А ей все равно было. Она приближалась медленно и настойчиво поднималась вверхъ по рѣкѣ. Умирали люди въ Царицынѣ, черезъ недѣлю въ Дубовкѣ, еще черезъ недѣлю въ Камышинѣ. Похоже было, что прилипаетъ она не къ люднымъ быстроходнымъ судамъ, таится на рыбницахъ, буксирахъ, баржахъ.

И у насъ говорили ужъ:

-- Умираютъ не спроста! замѣть, сколь много гробовъ встрѣчается на улицахъ...

И дѣйствительно, гробовъ было больше обыкновеннаго, и похоронный перезвонъ никогда не былъ столь ужасенъ, крикливъ и громокъ.
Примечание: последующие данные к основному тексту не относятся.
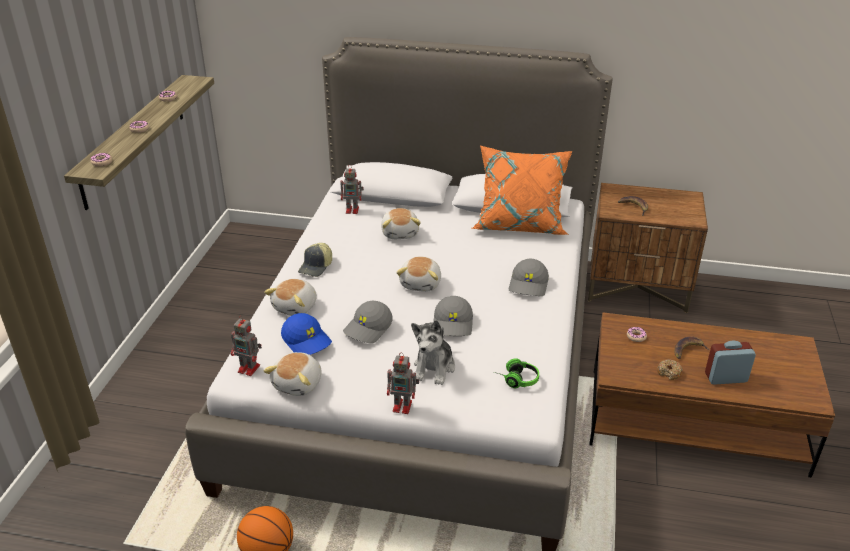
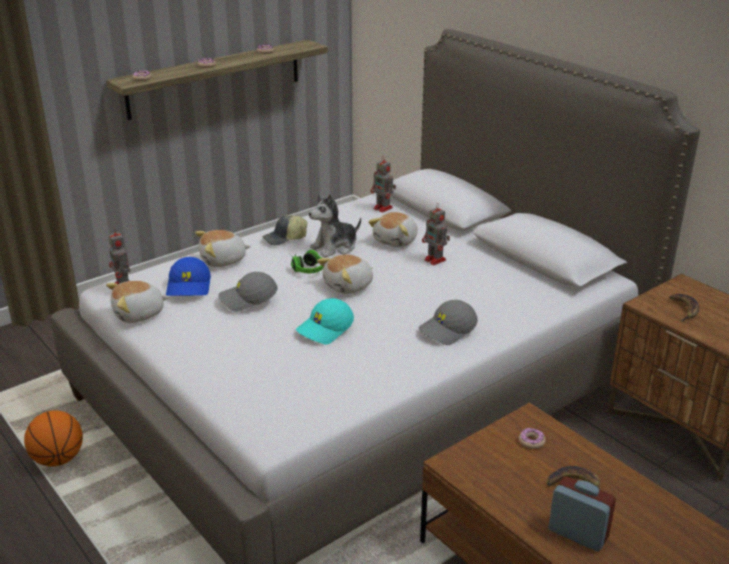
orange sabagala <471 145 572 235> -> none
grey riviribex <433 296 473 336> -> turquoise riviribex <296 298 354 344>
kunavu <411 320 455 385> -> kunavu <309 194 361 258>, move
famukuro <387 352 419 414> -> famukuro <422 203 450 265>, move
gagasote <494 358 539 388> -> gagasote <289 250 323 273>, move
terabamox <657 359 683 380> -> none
Боялись ходить мимо кладбища, сторонились больницъ, противъ врачей росло глухое тревожное чувство.

Когда санитары съ полиціей стали обходить дворы и жилища съ приказомъ: чистить и мыть,-- ихъ возненавидѣли. Не мыли, не чистили. Или ругались имъ вслѣдъ, иль благочестиво вздыхали:

-- Выше Бога хотятъ сдѣлаться...

Охотно платили всякіе штрафы за нарушеніе санитарныхъ правилъ.

Говорили:

-- Все равно два вѣка не жить... съ собой не возьмешь.

Проходя мимо мѣстъ, засыпанныхъ известью, сѣрой, залитыхъ вонью карболки, злобно плевались, ворчали;

-- Вотъ окаянные! воздухъ загадили...

И зажимали носы, кружили, обходили поотдаль, будто бы въ карболкѣ и въ извести таилась холера. Даже тѣ, кто хорошо зналъ, зачѣмъ это сдѣлано, не были въ силахъ подавить брезгливости къ мѣрамъ противузаразнымъ. Охотнѣй шагали черезъ парныя груды навоза, чѣмъ черезъ известь и сѣру.

И не было въ городѣ никого, кому бъ повѣрила темная масса народа...

Такъ городъ, въ которомъ я жилъ въ то время, шелъ навстрѣчу заразѣ, ждалъ ея появленія. И когда дождался -- сталъ бунтовать.

Всѣ, кто могъ выѣзжали изъ города. Уѣхалъ и я въ свое родное село.